If so, Please Vaccinate is simply another transformation.  Perhaps, it is also a one-off.  It really doesn't matter to me ... because it is saying something I feel strongly about!  I got the little oil painting at Bill Mishoe's auction.  It came with several other framed pieces.  I bought them because there was another piece in the stack that I wanted.  (I got an early Suzy Scarborough encaustic!  I adore Suzy's work. I got it for an obscenely low price. I am thrilled.)  I had no idea what to do with the oil painting but it occurred to me that it had survived for decades ... through smallpox and influenza and the polio epidemic. With nothing to lose and absolutely no money in the materials, I found five anonymous photographs which I'd already fused to muslin.  I cut them and started stitching.  While stitching, I refined the words and decided that they should be done in wrapped back-stitch. The words were printed on regular paper.  I stitched directly through the paper and then tore the paper away.   

(Above:  Please Vaccinate, in progress ... being re-lined.)

As I stitched, the oil painting naturally slackened on its wooden stretcher bar.  I also knew that I would need to remove it from the stretcher bar in order to finish the stitching on both far sides.  The stretcher bar was otherwise "in the way".  In order to re-stretch the oil painting, I had to re-line it by gluing the canvas to a new piece of canvas.  Thankfully, I own the proper, acid-free, water-soluble glue and a Seal press to totally fuse the two layers together.  Using my canvas pliers, the piece was quickly back on its original stretcher bar and back in its original frame.

(Above:  Please Vaccinate, detail.)

In the statement for my upcoming show, I mention how my alterations of old things are done for new expression.  If this isn't a perfect example ... even if it is a one-off ... I don't know what is!

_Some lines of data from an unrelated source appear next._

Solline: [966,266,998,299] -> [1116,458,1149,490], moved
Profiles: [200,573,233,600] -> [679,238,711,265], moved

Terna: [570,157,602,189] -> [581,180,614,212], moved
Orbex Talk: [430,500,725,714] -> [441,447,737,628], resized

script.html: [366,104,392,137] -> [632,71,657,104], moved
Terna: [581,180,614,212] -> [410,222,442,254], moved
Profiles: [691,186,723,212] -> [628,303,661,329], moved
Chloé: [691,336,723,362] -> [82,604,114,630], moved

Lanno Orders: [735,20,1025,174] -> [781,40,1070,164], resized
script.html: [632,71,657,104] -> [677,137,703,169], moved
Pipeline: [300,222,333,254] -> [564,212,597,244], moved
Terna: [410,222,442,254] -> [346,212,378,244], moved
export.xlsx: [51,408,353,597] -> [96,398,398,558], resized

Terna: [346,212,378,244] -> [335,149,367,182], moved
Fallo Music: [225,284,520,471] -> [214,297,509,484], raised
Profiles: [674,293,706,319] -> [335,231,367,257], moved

(Above:  La Sylphide, an altered lithograph.)

I didn't create La Slyphide this past week.  I threw it together sometime last month and then forgot about it.  (Maybe this is a true one-off!) Maybe I forgot because it really doesn't altered the sad story of La Slyphide.  I just added letters clipped from antique ephemera to point out that "not all fairy tales end well."  This one doesn't.  

Yes, I got the frame and the lithograph from Bill Mishoe's auction.  Like the oil painting, neither was something I wanted.  They just came with things I knew would work for some of my found object mandalas.  There was an old Bible too.  Between some of the pages were the pressed flowers.  I used water soluble pencils to add color to the otherwise black-and-white lithograph. I created this piece one day while cutting mats for customer orders.  Sometimes, it is the little things that just keep the routine/series going!
 

1 comment:

Christine said...

Beautiful 'one offs'. I love the vaccinate artwork, pity it couldn't go to the show.....
Didn't like the chosen ones but after reading the story and then going back..... veerrryyyee good. Have to keep going back to see more.